Spending on Drugs
November 27, 2003
The Medicare prescription drug benefit would shift expenses from Medicaid to Medicare, but overall coverage for Medicaid patients probably would be unaffected, say researchers Andrew J. Rettnemaier and Zijun Wang.
In a study prepared for the National Center for Policy Analysis, the researchers found that if overall coverage rates and levels remained the same after reform, neither Medicaid beneficiaries nor private plan participants would have an incentive to change their spending. Seniors not currently covered who bought into the new program would have an incentive to increase their spending, given that the direct cost to them would fall.
The amount by which spending would increase depends on the proportion of the uninsured that purchased the insurance and their subsequent demand. Assuming they changed their consumption behavior to resemble that of seniors who have private coverage:
- Total spending on prescription drugs would rise 5 percent to 7 percent, assuming 75 to 100 percent, respectively, of those who do not currently have prescription drug coverage purchased the new coverage.

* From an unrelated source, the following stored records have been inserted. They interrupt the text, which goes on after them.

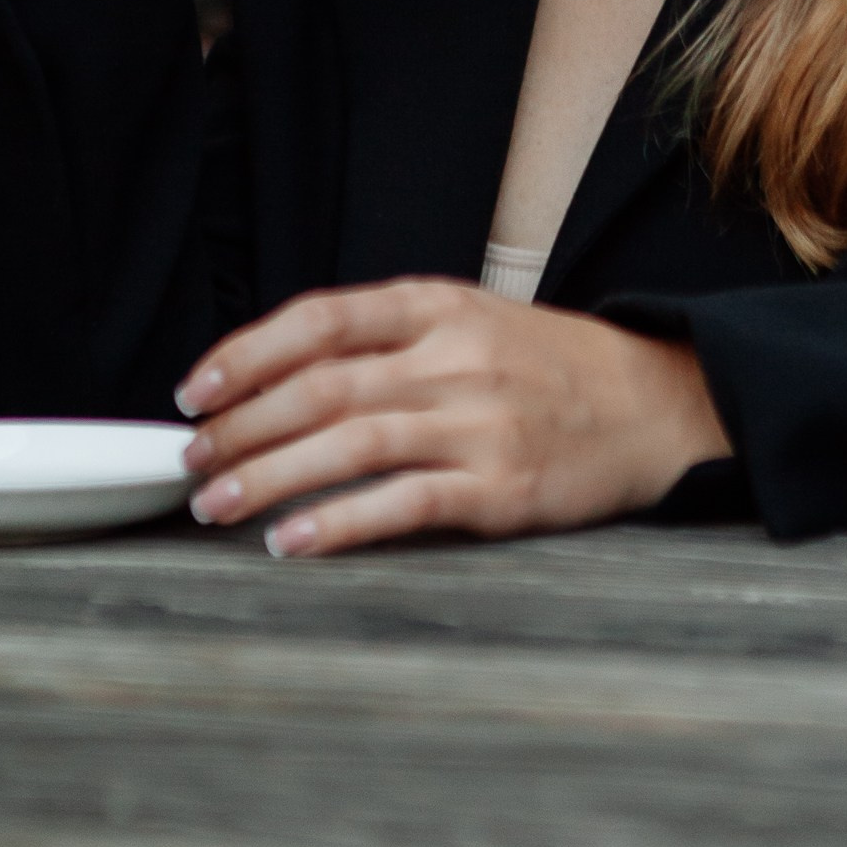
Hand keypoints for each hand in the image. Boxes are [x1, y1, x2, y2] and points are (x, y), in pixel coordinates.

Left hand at [174, 280, 730, 553]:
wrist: (656, 403)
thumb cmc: (549, 367)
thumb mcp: (471, 321)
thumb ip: (386, 341)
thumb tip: (275, 379)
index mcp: (439, 306)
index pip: (321, 318)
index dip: (247, 354)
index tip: (196, 391)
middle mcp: (454, 357)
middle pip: (321, 387)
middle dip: (241, 426)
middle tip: (190, 459)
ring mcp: (480, 423)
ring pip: (350, 444)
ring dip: (269, 476)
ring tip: (215, 503)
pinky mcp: (502, 488)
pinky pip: (403, 504)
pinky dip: (338, 523)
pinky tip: (292, 540)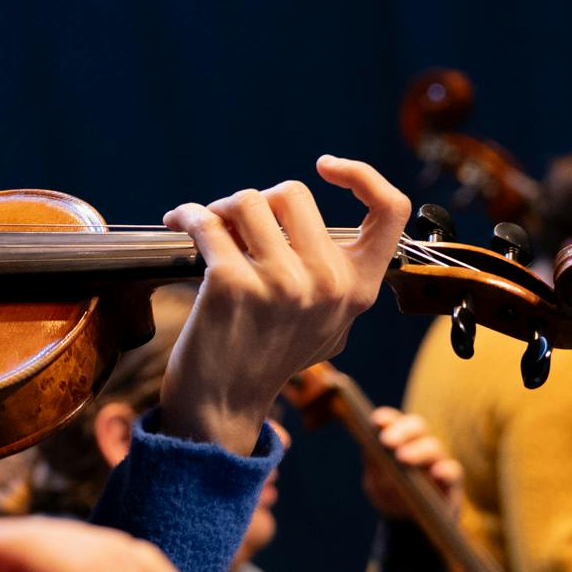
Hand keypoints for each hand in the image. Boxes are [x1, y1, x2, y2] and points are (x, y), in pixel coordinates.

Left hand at [157, 155, 413, 452]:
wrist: (223, 405)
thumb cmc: (269, 357)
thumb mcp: (327, 323)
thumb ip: (335, 278)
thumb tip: (316, 223)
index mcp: (359, 289)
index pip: (391, 211)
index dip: (362, 175)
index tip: (326, 166)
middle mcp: (327, 284)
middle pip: (293, 194)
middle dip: (258, 202)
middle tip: (238, 226)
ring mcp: (282, 284)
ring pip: (248, 201)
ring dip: (222, 208)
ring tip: (211, 229)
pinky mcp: (234, 284)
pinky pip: (207, 221)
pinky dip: (187, 216)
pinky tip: (180, 223)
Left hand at [360, 406, 460, 519]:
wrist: (411, 526)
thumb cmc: (392, 497)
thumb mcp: (376, 482)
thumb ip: (374, 463)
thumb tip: (369, 444)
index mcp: (400, 440)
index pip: (394, 422)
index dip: (386, 418)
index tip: (376, 422)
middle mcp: (421, 446)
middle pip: (417, 427)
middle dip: (401, 430)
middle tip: (387, 441)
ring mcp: (438, 462)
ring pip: (433, 447)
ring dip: (418, 450)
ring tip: (402, 458)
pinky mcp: (451, 483)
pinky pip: (453, 472)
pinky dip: (445, 470)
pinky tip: (436, 473)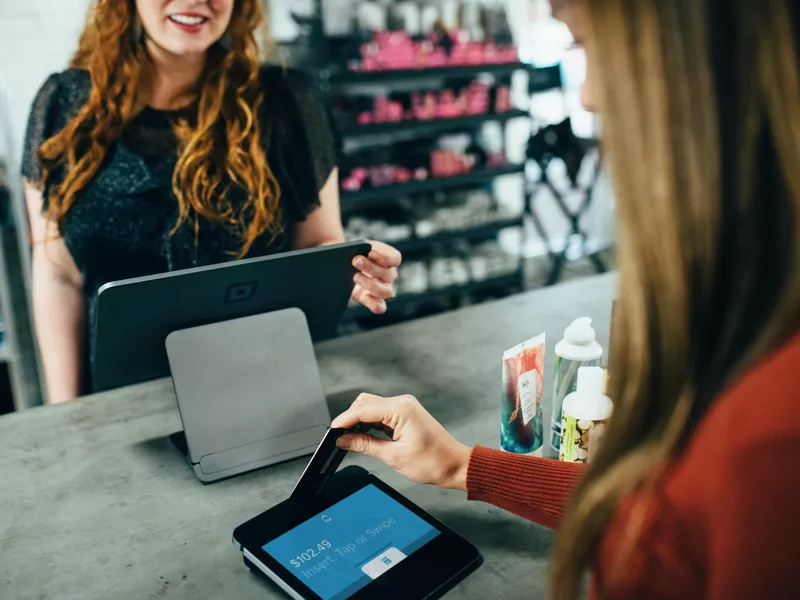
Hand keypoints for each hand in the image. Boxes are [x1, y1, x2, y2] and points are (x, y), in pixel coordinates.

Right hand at [331, 393, 471, 490]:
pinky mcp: (405, 414)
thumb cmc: (433, 462)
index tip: (332, 432)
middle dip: (350, 419)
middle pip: (364, 403)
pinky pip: (381, 413)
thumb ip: (365, 445)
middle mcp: (402, 403)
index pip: (363, 409)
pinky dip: (370, 423)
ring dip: (359, 421)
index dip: (344, 420)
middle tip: (339, 438)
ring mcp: (404, 407)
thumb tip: (344, 440)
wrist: (455, 465)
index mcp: (400, 409)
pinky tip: (364, 436)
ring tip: (350, 439)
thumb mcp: (393, 456)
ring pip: (371, 407)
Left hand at [351, 241, 400, 314]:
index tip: (370, 252)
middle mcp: (389, 275)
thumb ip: (359, 247)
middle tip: (355, 261)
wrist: (341, 267)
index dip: (385, 257)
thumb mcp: (356, 246)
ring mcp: (383, 289)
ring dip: (370, 284)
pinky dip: (374, 303)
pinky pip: (380, 307)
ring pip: (386, 292)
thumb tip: (357, 254)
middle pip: (388, 274)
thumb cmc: (352, 253)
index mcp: (389, 259)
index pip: (395, 258)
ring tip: (355, 276)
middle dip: (371, 267)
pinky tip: (364, 296)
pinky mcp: (372, 300)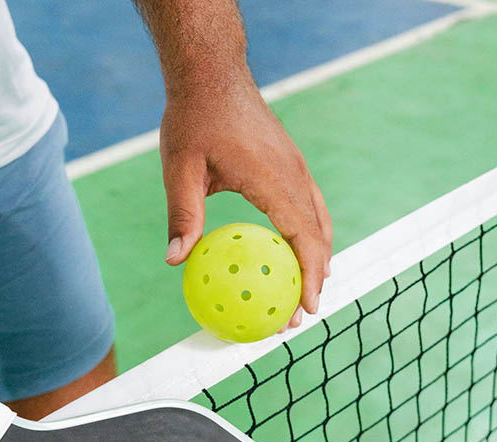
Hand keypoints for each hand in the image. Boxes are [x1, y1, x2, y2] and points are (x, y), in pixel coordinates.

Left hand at [160, 78, 332, 328]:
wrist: (212, 70)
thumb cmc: (194, 117)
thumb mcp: (180, 168)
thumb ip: (183, 215)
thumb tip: (174, 260)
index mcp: (274, 180)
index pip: (303, 238)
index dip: (309, 277)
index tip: (306, 308)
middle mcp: (294, 175)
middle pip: (319, 237)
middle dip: (315, 279)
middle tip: (299, 316)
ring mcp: (297, 168)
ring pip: (321, 222)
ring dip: (318, 259)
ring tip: (307, 290)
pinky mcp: (292, 164)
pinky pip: (311, 208)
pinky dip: (313, 236)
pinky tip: (301, 253)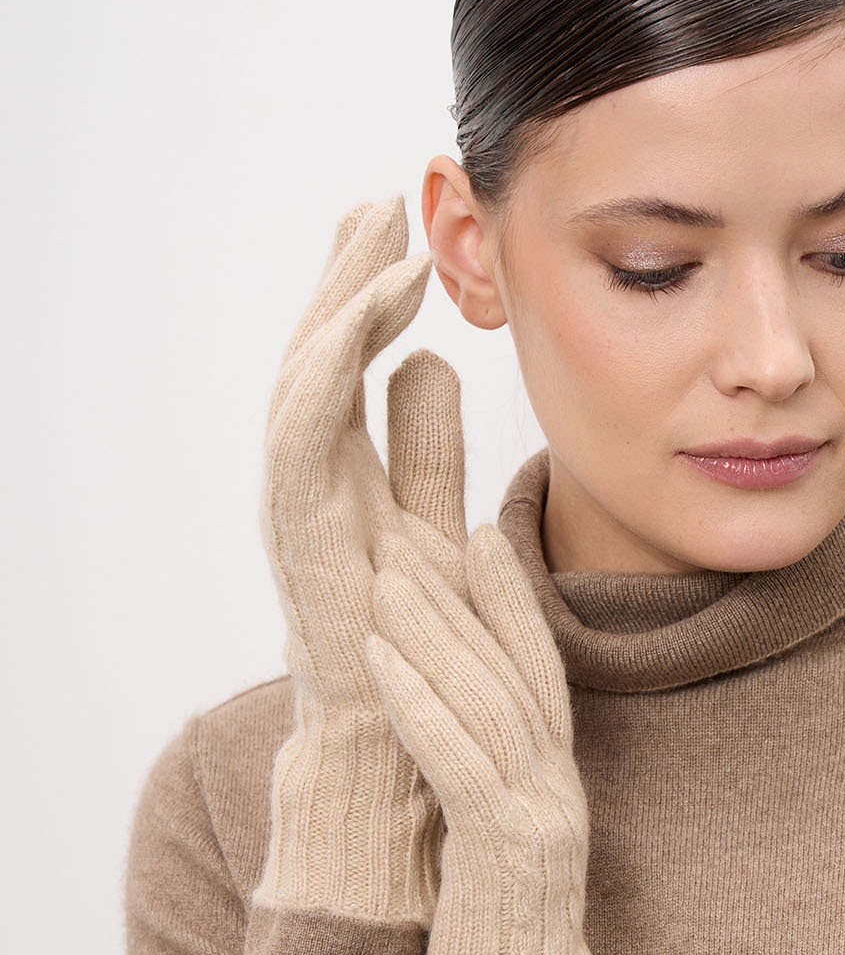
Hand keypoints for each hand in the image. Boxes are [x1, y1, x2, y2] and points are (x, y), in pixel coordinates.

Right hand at [255, 196, 469, 924]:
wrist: (391, 756)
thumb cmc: (418, 658)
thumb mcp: (432, 528)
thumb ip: (427, 452)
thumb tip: (434, 365)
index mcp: (339, 482)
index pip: (345, 370)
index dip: (365, 298)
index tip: (402, 230)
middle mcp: (310, 490)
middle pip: (316, 360)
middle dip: (344, 277)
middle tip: (379, 198)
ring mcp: (299, 516)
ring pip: (302, 384)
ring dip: (337, 304)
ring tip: (377, 236)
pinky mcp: (305, 543)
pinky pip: (307, 436)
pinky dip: (336, 372)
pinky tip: (377, 321)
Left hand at [363, 525, 670, 954]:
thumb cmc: (501, 953)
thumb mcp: (497, 853)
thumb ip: (486, 789)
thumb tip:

- The CBO projects total spending on seniors' drugs of roughly $1.8 trillion over the 2004-2013 period; if a prescription drug benefit were in place over that period, drug spending would likely increase by $90 billion to $126 billion.
The researchers conclude that the 30 percent of Medicare beneficiaries who do not have prescription drug coverage would increase their spending if a drug benefit were added. Their spending would rise approximately 28 percent. Most of Medicare's spending on prescription drugs would shift costs from Medicaid to Medicare and from seniors and third-party payers to taxpayers.